IL-12 is a heparin-binding cytokine.

Using an ELISA approach, we demonstrate that recombinant human IL-12 (rhIL-12) binds strongly to an immobilized heparin-BSA complex. This binding is completely displaceable with soluble heparin, IC50 approximately 0.1 microg/ml, corresponding to approximately 10 nM. By interpolation with our previous findings, this indicates an affinity for heparin greater than that of antithrombin III and comparable with that of FGF-2, two high-affinity heparin-binding proteins. Recombinant murine IL-12 also binds strongly to heparin. The binding of rhIL-12 to heparin shows specificity because chondroitin sulfates A and C fail to compete, whereas chondroitin B inhibits weakly. A highly sulfated heparan sulfate is a strong competitor, whereas other heparan sulfates show weak or no activity. Small heparin fragments inhibit binding, although activity decreases with size. An octasaccharide pool derived by cleavage of heparin with nitrous acid is a significantly stronger inhibitor than its heparinase I-derived counterpart, further indicating structural specificity in the interaction between rhIL-12 and heparin.
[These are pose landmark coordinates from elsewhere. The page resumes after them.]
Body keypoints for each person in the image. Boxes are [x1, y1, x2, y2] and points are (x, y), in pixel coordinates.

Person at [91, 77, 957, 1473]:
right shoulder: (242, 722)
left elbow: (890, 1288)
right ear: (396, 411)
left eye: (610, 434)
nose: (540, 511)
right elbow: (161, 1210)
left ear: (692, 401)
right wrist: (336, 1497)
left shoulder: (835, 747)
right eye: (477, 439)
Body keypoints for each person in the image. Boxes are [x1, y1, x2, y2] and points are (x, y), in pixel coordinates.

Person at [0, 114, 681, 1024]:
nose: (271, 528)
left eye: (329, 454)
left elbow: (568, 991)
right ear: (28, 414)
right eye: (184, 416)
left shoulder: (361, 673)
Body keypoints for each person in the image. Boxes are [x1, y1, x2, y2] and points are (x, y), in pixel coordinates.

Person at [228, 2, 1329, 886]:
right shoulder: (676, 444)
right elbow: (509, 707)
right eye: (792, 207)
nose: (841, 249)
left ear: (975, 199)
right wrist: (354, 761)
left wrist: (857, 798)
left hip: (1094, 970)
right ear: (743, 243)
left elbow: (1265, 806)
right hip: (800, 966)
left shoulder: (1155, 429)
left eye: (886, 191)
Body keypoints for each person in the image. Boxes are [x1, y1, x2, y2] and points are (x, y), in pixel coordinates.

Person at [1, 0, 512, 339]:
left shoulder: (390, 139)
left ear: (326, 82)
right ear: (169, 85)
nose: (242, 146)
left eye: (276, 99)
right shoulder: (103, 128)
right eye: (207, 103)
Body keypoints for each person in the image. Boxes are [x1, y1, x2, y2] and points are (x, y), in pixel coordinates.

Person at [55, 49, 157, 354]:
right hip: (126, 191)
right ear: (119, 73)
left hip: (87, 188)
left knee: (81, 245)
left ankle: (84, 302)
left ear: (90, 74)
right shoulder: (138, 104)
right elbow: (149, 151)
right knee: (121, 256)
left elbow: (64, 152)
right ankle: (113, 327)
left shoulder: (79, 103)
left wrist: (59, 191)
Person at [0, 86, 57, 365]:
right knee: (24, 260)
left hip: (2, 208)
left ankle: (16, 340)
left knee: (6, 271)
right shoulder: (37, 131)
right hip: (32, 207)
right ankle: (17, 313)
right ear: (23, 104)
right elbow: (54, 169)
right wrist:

The binding of recombinant p40 to heparin appears indistinguishable from that of the IL-12 heterodimer, implying that the heparin binding site is largely if not solely located in this subunit. These results show for the first time that IL-12 is a heparin-binding cytokine, a property common to the other Th1-response-inducing cytokines, IFN-gamma and IL-2. Our findings strongly suggest that IL-12 will tend to be retained close to its sites of secretion in the tissues by binding to heparin-like glycosaminoglycans, thus favoring a paracrine role for IL-12.